Generally, an airbag apparatus is mounted on a vehicle. The airbag apparatus is generally configured so that an airbag accommodated within, for example, a center portion of a steering wheel, a dash panel provided in the vicinity of a passenger seat and the like is instantaneously inflated in a case where a shock, which is generated at the vehicle when the vehicle collides, is detected by a collision detecting means such as an acceleration sensor and the like in order to protect an occupant seated on a seat having the airbag.
Generally, in the case where the airbag apparatus is mounted on the vehicle, a load sensing device for sensing (detecting) the occupant is provided at the seat having the airbag (e.g. JP2003-344145A, JP2002-286536A and JP2003-240627A). The known load sensing device includes a load detecting means for outputting a load signal in response to a strain generated at the known load sensing device, so that a load applied on the seat is detected on the basis of the load signal outputted from the load detecting means.
According to the known load sensing device, a significant zero-point displacement (a zero-point shift) may occur at the load signal outputted from the load detecting means because of the shock generated at the vehicle when the vehicle collides. In other words, the load signal outputted from the load detecting means may indicate a predetermined load even if the occupant is not seated on the seat and a load applied to the seat is substantially zero. Therefore, in this case, if the load sensing device is kept being used, the load sensing device may mistakenly determine that the occupant is seated on the seat. Accordingly, in this case, when the shock is detected by the collision detecting means, a warning indicator and the like may be actuated in order to notify the passenger of an occurrence of an abnormality and in order to urge a user of the vehicle to take the vehicle to a maintenance factory such as a car dealership and the like.
In a case where the vehicle is took to the maintenance factory and the like, a maintenance engineer needs to reset a zero-point in response to the abnormality warning (i.e. the zero-point displacement is solved). Then, the maintenance engineer executes a sensitivity test. Hereinafter, a set of the reset of the zero-point displacement and the sensitivity test is referred to as a zero-point adjustment. In a case where the maintenance engineer determines that the load sensing device is continuously usable, the load sensing device is allowed to be continuously used.

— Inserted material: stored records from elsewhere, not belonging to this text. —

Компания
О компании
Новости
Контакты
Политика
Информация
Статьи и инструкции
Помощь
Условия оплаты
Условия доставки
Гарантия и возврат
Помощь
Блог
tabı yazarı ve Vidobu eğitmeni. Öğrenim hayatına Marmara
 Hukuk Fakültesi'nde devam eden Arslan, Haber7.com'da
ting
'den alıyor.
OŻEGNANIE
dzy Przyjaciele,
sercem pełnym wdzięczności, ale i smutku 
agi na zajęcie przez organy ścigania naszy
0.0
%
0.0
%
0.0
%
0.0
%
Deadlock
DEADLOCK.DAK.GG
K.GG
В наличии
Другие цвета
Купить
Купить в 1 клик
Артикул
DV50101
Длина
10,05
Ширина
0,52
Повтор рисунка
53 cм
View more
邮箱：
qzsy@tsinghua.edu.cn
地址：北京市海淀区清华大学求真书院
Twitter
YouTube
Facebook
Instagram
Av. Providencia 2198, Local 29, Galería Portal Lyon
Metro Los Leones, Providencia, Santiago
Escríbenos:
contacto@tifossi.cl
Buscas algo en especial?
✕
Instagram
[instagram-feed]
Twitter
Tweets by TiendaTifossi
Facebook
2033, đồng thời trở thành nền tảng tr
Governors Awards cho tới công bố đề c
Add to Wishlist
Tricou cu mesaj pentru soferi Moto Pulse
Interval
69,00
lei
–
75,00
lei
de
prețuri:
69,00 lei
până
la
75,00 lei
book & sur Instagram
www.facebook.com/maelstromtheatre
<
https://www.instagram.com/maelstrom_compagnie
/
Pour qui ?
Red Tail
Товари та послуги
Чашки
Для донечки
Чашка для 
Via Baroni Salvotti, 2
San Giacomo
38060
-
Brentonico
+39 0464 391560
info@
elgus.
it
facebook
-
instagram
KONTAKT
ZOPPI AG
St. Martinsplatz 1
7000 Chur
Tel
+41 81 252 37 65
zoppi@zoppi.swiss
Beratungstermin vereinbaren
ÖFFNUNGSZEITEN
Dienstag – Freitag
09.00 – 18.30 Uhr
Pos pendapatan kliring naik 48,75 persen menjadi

However, for example, in a case where the occupant hits or kicks the seat, the shock corresponding to the shock to be generated when the vehicle collides may be detected by the collision detecting means. Generally, chances of the significant zero-point displacement to occur at the load signal outputted from the load detecting means is very small, because the load applied to the seat in this case is about a level of power generated by a human being, and no significant zero-point displacement is likely to occur. However, in the case where the abnormality is alarmed to the user of the vehicle in the case where the shock generated by hitting or kicking the seat is detected as the load having the level indicating a collision of the vehicle and the user takes the vehicle to the maintenance factory and the like, the maintenance engineer needs to perform an unnecessary zero-point adjustment, which may result in increasing hours relating to the maintenance.
A need thus exists to provide a load sensing device which is not susceptible to the drawback mentioned above.